(Task to carry out) Each record needs to be retyped exactly, though its pictures should not appear.

........

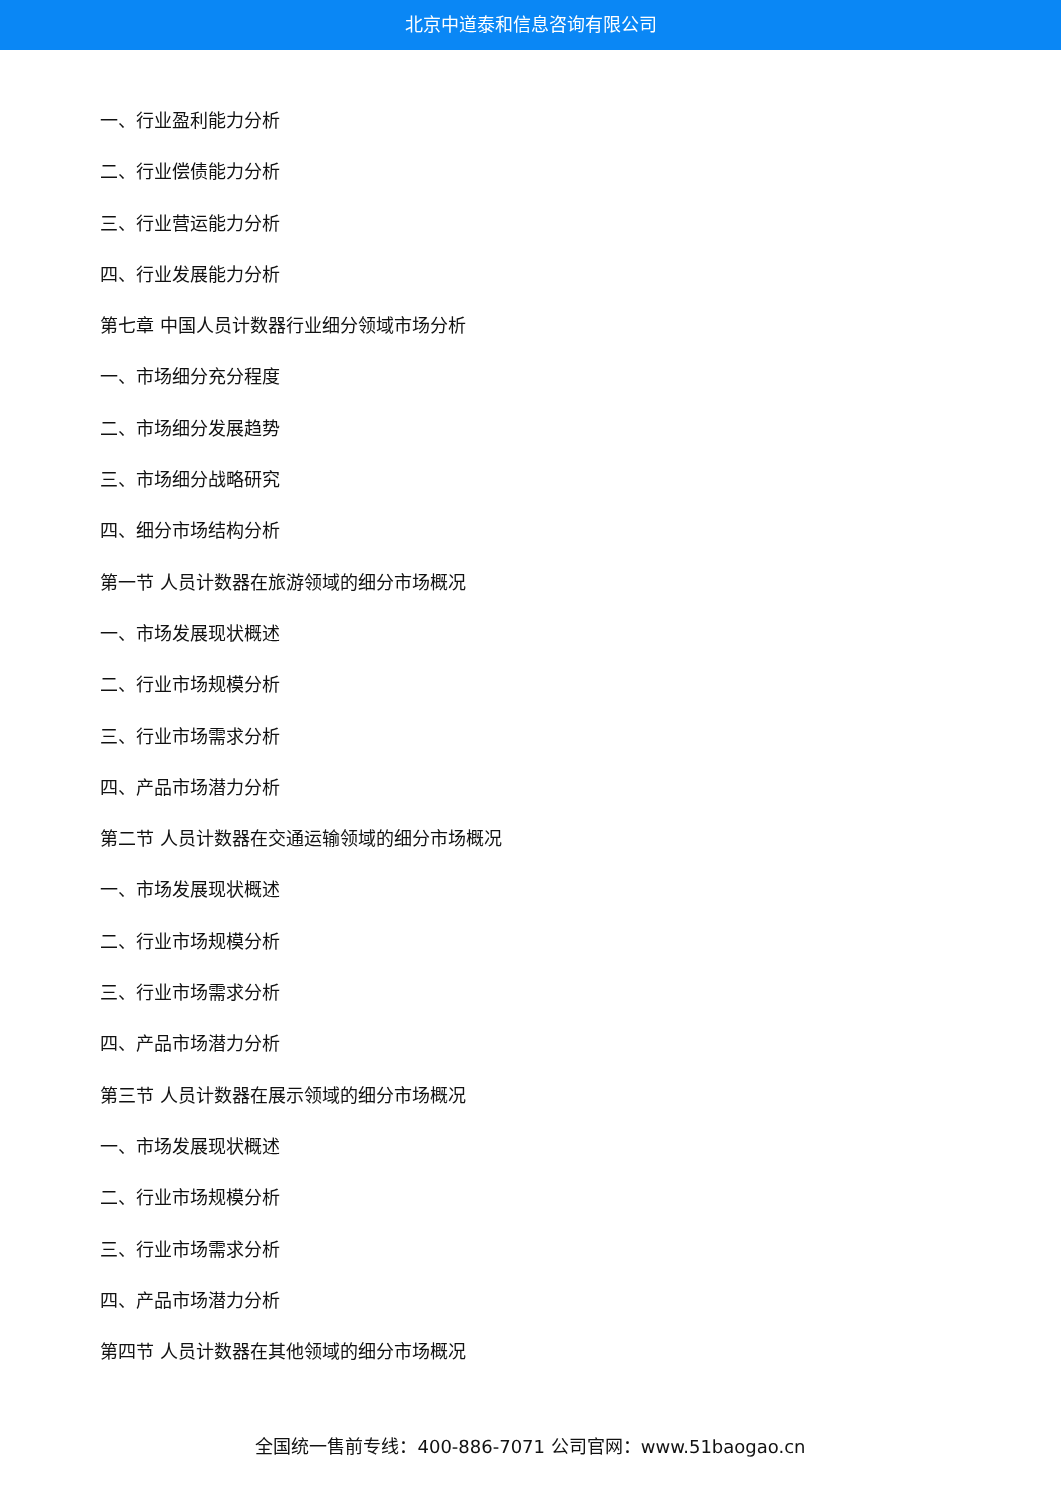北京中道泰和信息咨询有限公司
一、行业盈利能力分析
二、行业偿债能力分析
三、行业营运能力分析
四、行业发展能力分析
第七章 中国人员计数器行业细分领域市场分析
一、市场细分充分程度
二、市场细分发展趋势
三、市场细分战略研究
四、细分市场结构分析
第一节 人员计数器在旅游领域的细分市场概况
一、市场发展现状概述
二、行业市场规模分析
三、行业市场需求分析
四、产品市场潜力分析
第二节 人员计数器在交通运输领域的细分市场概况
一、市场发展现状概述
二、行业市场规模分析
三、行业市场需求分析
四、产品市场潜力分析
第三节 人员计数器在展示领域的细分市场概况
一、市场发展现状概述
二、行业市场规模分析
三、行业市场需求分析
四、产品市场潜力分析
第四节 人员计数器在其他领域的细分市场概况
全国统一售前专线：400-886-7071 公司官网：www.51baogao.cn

........

(Solution below)
北京中道泰和信息咨询有限公司
一、行业盈利能力分析
二、行业偿债能力分析
三、行业营运能力分析
四、行业发展能力分析
第七章 中国人员计数器行业细分领域市场分析
一、市场细分充分程度
二、市场细分发展趋势
三、市场细分战略研究
四、细分市场结构分析
第一节 人员计数器在旅游领域的细分市场概况
一、市场发展现状概述
二、行业市场规模分析
三、行业市场需求分析
四、产品市场潜力分析
第二节 人员计数器在交通运输领域的细分市场概况
一、市场发展现状概述
二、行业市场规模分析
三、行业市场需求分析
四、产品市场潜力分析
第三节 人员计数器在展示领域的细分市场概况
一、市场发展现状概述
二、行业市场规模分析
三、行业市场需求分析
四、产品市场潜力分析
第四节 人员计数器在其他领域的细分市场概况
全国统一售前专线：400-886-7071 公司官网：www.51baogao.cn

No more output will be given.